Se qualcosa cambierà in questo paese, grande sarà stato il merito delle associazioni di familiari che hanno testimoniato questa realtà: organizzando convegni, gruppi di auto aiuto; stimolando la realizzazione di strutture adeguate e l’assistenza domiciliare, ecc…

È veramente straordinaria, in Italia, la proliferazione delle realtà associative riguardo l’Alzheimer, sulla base dei dati forniti dalle tre federazioni (Alzheimer Italia; AIMA; Alzheimer Uniti) risultano 85 associazioni Alzheimer. Sappiamo anche dell’esistenza di altre associazioni di familiari, che non sono federate.

 

La malattia del proprio caro si vive con estrema difficoltà, perché l’Alzheimer è molto piu’ di una malattia, di fatto, è la trasformazione di “una personalità” che sconvolge l’equilibrio familiare a cui si era abituati.

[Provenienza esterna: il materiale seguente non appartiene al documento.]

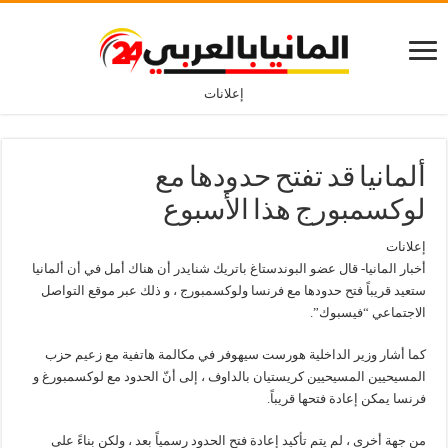
إعلانات
ألمانيا قد تفتح حدودها مع
لوكسمبورج هذا الأسبوع
إعلانات
أخبار المانيا- قال عضو البوندستاغ باتريك شنايدر أن هناك أمل في أن ألمانيا
ستعيد قريباً فتح حدودها مع فرنسا ولوكسمبورج ، و ذلك عبر موقع التواصل
الاجتماعي “فيسبوك”.
كما أشار وزير الداخلية هورست سيهوفر في مكالمة هاتفية مع زعيم حزب
المسيحيين المسيحيين كريستيان بالداوف ، إلى أنّ الحدود مع لوكسمبورغ و
فرنسا يمكن إعادة فتحها قريباً.
من جهة أخرى ، لم يتم تأكيد إعادة فتح الحدود رسمياً بعد ، ولكن بناءً على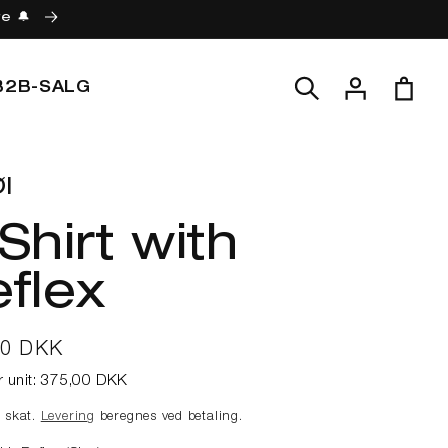
re 🔔
Log
Indkøbskur
B2B-SALG
ind
l
Shirt with
flex
lpris
00 DKK
r unit:
375,00 DKK
e skat.
Levering
beregnes ved betaling.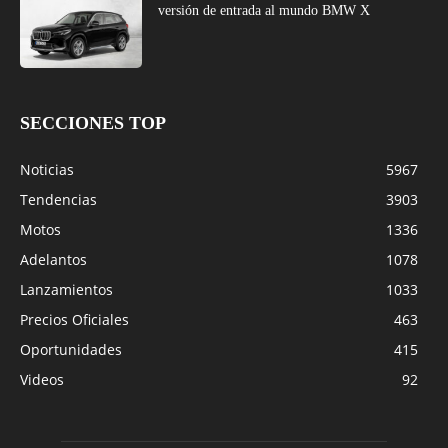
versión de entrada al mundo BMW X
SECCIONES TOP
Noticias
5967
Tendencias
3903
Motos
1336
Adelantos
1078
Lanzamientos
1033
Precios Oficiales
463
Oportunidades
415
Videos
92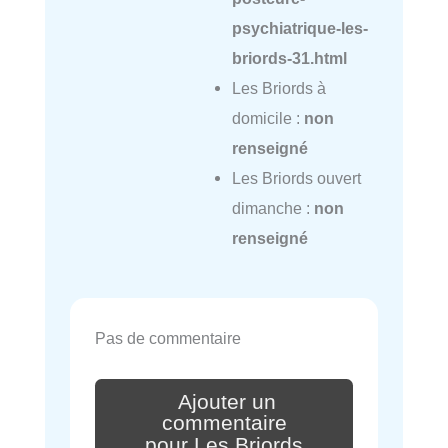
psychiatrique-les-
briords-31.html
Les Briords à
domicile :
non
renseigné
Les Briords ouvert
dimanche :
non
renseigné
Pas de commentaire
Ajouter un
commentaire
pour Les Briords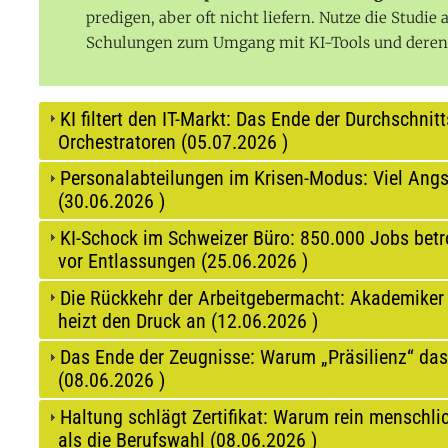
predigen, aber oft nicht liefern. Nutze die Studi
Schulungen zum Umgang mit KI-Tools und deren 
KI filtert den IT-Markt: Das Ende der Durchschnit
Orchestratoren (
05.07.2026
)
Personalabteilungen im Krisen-Modus: Viel Angst
(
30.06.2026
)
KI-Schock im Schweizer Büro: 850.000 Jobs betro
vor Entlassungen (
25.06.2026
)
Die Rückkehr der Arbeitgebermacht: Akademiker 
heizt den Druck an (
12.06.2026
)
Das Ende der Zeugnisse: Warum „Präsilienz“ das
(
08.06.2026
)
Haltung schlägt Zertifikat: Warum rein menschlic
als die Berufswahl (
08.06.2026
)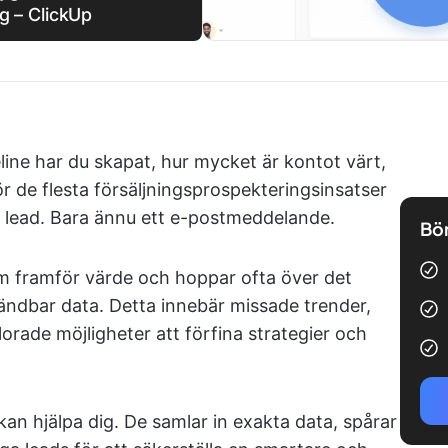
g – ClickUp
eline har du skapat, hur mycket är kontot värt,
för de flesta försäljningsprospekteringsinsatser
n lead. Bara ännu ett e-postmeddelande.
Bör
m framför värde och hoppar ofta över det
ändbar data. Detta innebär missade trender,
orade möjligheter att förfina strategier och
kan hjälpa dig. De samlar in exakta data, spårar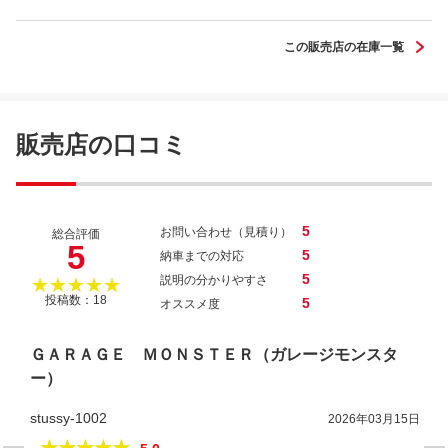
この販売店の在庫一覧
ワゴンＲ ＲＲ－Ｓリミテッド
販売店の口コミ
5
お問い合わせ（見積り）
総合評価
5
5
納車までの対応
5
説明の分かりやすさ
★★★★★
投稿数：18
5
オススメ度
ＧＡＲＡＧＥ ＭＯＮＳＴＥＲ（ガレージモンスタ
ー）
stussy-1002
2026年03月15日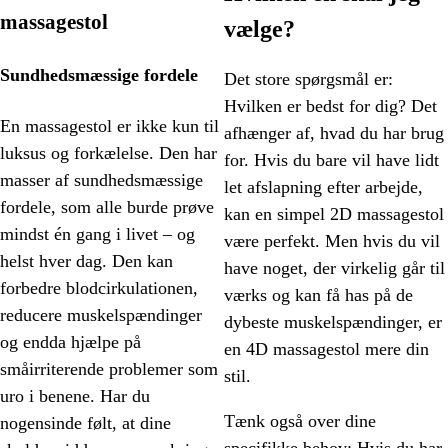
massagestol
vælge?
Sundhedsmæssige fordele
Det store spørgsmål er:
Hvilken er bedst for dig? Det
En massagestol er ikke kun til
afhænger af, hvad du har brug
luksus og forkælelse. Den har
for. Hvis du bare vil have lidt
masser af sundhedsmæssige
let afslapning efter arbejde,
fordele, som alle burde prøve
kan en simpel 2D massagestol
mindst én gang i livet – og
være perfekt. Men hvis du vil
helst hver dag. Den kan
have noget, der virkelig går til
forbedre blodcirkulationen,
værks og kan få has på de
reducere muskelspændinger
dybeste muskelspændinger, er
og endda hjælpe på
en 4D massagestol mere din
småirriterende problemer som
stil.
uro i benene. Har du
Tænk også over dine
nogensinde følt, at dine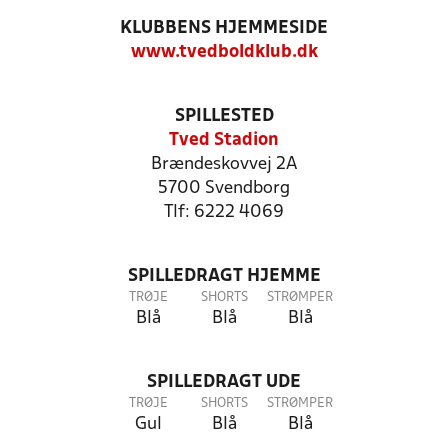
KLUBBENS HJEMMESIDE
www.tvedboldklub.dk
SPILLESTED
Tved Stadion
Brændeskovvej 2A
5700 Svendborg
Tlf: 6222 4069
SPILLEDRAGT HJEMME
TRØJE
SHORTS
STRØMPER
Blå
Blå
Blå
SPILLEDRAGT UDE
TRØJE
SHORTS
STRØMPER
Gul
Blå
Blå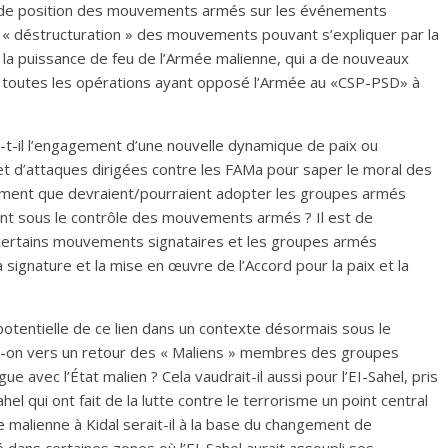
 de position des mouvements armés sur les événements
re « déstructuration » des mouvements pouvant s’expliquer par la
si la puissance de feu de l’Armée malienne, qui a de nouveaux
s toutes les opérations ayant opposé l’Armée au «CSP-PSD» à
-t-il l’engagement d’une nouvelle dynamique de paix ou
t d’attaques dirigées contre les FAMa pour saper le moral des
ement que devraient/pourraient adopter les groupes armés
nt sous le contrôle des mouvements armés ? Il est de
e certains mouvements signataires et les groupes armés
 signature et la mise en œuvre de l’Accord pour la paix et la
 potentielle de ce lien dans un contexte désormais sous le
it-on vers un retour des « Maliens » membres des groupes
 avec l’État malien ? Cela vaudrait-il aussi pour l’EI-Sahel, pris
hel qui ont fait de la lutte contre le terrorisme un point central
e malienne à Kidal serait-il à la base du changement de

La persona con l’Alzheimer, ha bisogno di assistenza 24 su 24 .
La cosa fondamentale è quella di adottare un atteggiamento assecondante e validante, ovvero: non mettersi a discutere sulle cose “assurde” che un malato di Alzheimer può dire, anzi rassicurarlo il piu’ possibile, assecondarlo senza mai contraddirlo. Perché si ha davanti una persona che non ha piu’ i riferimenti che abbiamo noi e che non è piu’ in grado di comprendere i nostri schemi comportamentali. Allora per forza di cose saremo noi che dovremo adeguarci a lui e non lui a noi, anche rassicurandolo il piu’ possibile.

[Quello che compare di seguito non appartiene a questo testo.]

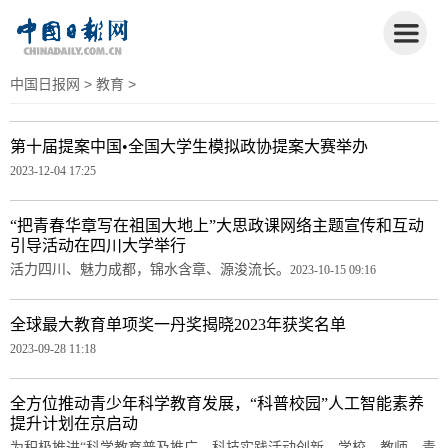
中国日报网
>
教育
>
第十届提案中国•全国大学生模拟政协提案大赛举办
2023-12-04 17:25
“把青春华章写在祖国大地上”大思政课网络主题宣传和互动
引导活动在四川大学举行
活力四川、魅力成都，锦水含章、源浚流长。
2023-10-15 09:16
全球最大教育单项奖一丹奖揭晓2023年获奖名单
2023-09-28 11:18
全方位推动青少年科学教育发展，“科普校园”人工智能素养
提升计划在京启动
为积极推进“科学教育普及推广、科技实践活动创新，学校、教师、青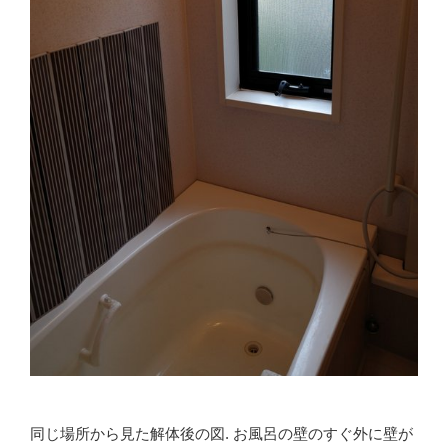
同じ場所から見た解体後の図. お風呂の壁のすぐ外に壁が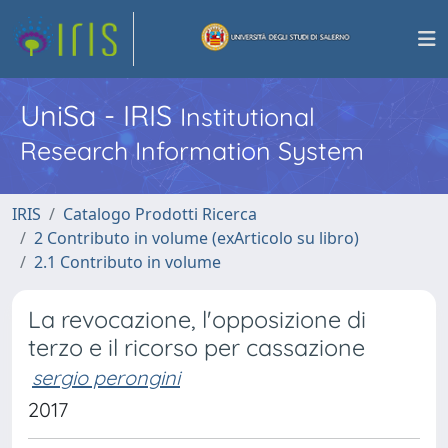
UniSa - IRIS
Institutional
Research Information System
IRIS
Catalogo Prodotti Ricerca
2 Contributo in volume (exArticolo su libro)
2.1 Contributo in volume
La revocazione, l'opposizione di
terzo e il ricorso per cassazione
sergio perongini
2017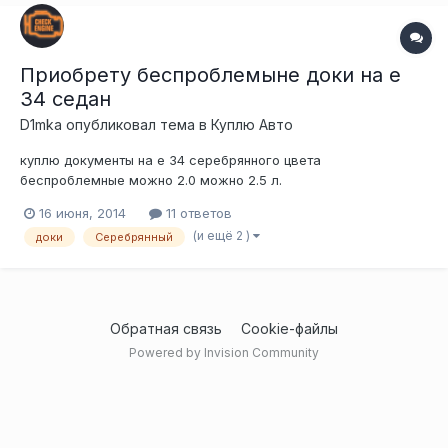
Приобрету беспроблемыне доки на е
34 седан
D1mka
опубликовал тема в
Куплю Авто
куплю документы на е 34 серебрянного цвета
беспроблемные можно 2.0 можно 2.5 л.
16 июня, 2014
11 ответов
(и ещё 2 )
доки
Серебрянный
Обратная связь
Cookie-файлы
Powered by Invision Community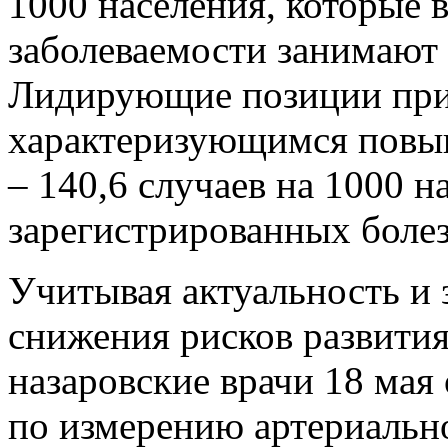
1000 населения, которые 
заболеваемости занимают 
Лидирующие позиции при
характеризующимся повы
– 140,6 случаев на 1000 н
зарегистрированных боле
Учитывая актуальность и
снижения рисков развития
назаровские врачи 18 ма
по измерению артериально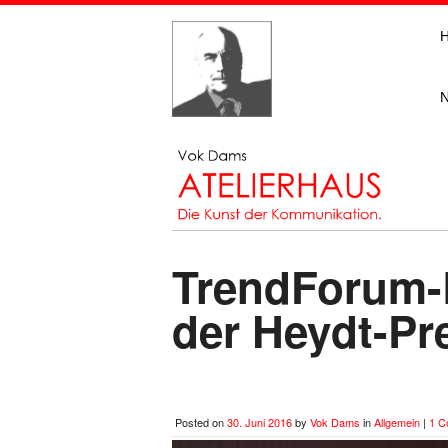
TrendForum-R
der Heydt-Pre
Posted on
30. Juni 2016
by
Vok Dams
in
Allgemein
|
1 C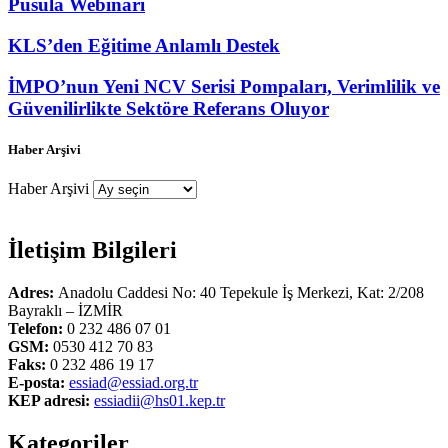
Pusula Webinarı
KLS’den Eğitime Anlamlı Destek
İMPO’nun Yeni NCV Serisi Pompaları, Verimlilik ve
Güvenilirlikte Sektöre Referans Oluyor
Haber Arşivi
Haber Arşivi
İletişim Bilgileri
Adres:
Anadolu Caddesi No: 40 Tepekule İş Merkezi, Kat: 2/208
Bayraklı – İZMİR
Telefon:
0 232 486 07 01
GSM:
0530 412 70 83
Faks:
0 232 486 19 17
E-posta:
essiad@essiad.org.tr
KEP adresi:
essiadii@hs01.kep.tr
Kategoriler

Negli ultimi 10 anni abbiamo assistito ad una trasformazione del tipo di cura per questi pazienti. Anche se ancora si continuano a dare i farmaci (quelli dispensati dai Centri U.V.A.), si è riscontrato che se il paziente riceve un’adeguata stimolazione cognitiva e validativa (Terapia occupazionale; R.O.T. ; Terapia della Validazione. solo per dirne alcune), non solo ci sarà un contenimento dell’aggressività (pur senza assumere i farmaci) ma avverrà anche un rallentamento del declino cognitivo.

È proprio sulle terapie non farmacologiche che molti dei ricercatori internazionali stanno lavorando. Al momento quello che si può fare è “stimolare cognitivamente” il paziente (ovviamente nel modo adeguato, meglio se con professionisti).
Questo si può fare anche nella propria abitazione, non lasciandono in un angoletto della casa, ma parlandogli, facendogli fare tutto quello che può ancora fare, in una parola va stimolato (sempre nel modo opportuno), piu’ che “frenato”.

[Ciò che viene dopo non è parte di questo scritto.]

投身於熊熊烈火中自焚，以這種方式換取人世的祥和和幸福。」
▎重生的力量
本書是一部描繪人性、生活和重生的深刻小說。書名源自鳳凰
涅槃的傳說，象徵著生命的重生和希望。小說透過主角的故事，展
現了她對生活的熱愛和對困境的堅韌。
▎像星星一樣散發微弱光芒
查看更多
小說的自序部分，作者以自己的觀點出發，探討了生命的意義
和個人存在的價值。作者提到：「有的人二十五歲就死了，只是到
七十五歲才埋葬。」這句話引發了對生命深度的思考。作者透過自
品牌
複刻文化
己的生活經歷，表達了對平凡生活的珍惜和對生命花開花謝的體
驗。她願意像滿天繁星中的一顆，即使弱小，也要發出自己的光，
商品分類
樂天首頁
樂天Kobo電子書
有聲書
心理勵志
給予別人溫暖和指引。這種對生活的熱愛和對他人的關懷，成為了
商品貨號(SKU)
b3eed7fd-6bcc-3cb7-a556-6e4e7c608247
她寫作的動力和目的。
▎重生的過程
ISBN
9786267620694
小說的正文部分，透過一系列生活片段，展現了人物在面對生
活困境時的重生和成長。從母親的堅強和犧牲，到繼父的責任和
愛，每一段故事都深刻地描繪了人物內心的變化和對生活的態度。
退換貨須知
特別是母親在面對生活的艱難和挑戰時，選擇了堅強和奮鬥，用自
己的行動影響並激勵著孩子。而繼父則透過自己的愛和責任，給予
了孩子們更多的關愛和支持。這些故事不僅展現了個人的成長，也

L’assistenza domiciliare i C.D.A. e le R.S.A. con modulo Alzheimer sono dei presidi Socio Sanitari – Socio Assistenziali fondamentali per la cura di questi pazienti e importantissimi per l’aiuto alle famiglie che troppo spesso vengono abbandonate in un compito così delicato, come quello dell’assistenza al paziente con demenza, che non può essere demandato completamente al solo familiare, il quale troppo spesso può ammalarsi, può perdere il lavoro, e va incontro a problemi economici. Un compito, quello dell’assistenza al paziente con demenza, che ha bisogno soprattutto di competenze, che un familiare di punto in bianco non ha, e quando le ha acquisite, in genere si è arrivati alla fine del percorso assistenziale.
Di fronte a questa malattia, fin da subito, ai familiari di questi pazienti si presenta una grande difficoltà: quella dell’assistenza.
Bisogna chiedere subito al centro UVA di riferimento se esistono centri diurni e realtà di assistenza domiciliare, ma anche gruppi di auto aiuto, indispensabili per il caregiver principale, che generalmente è il familiare piu’ stretto.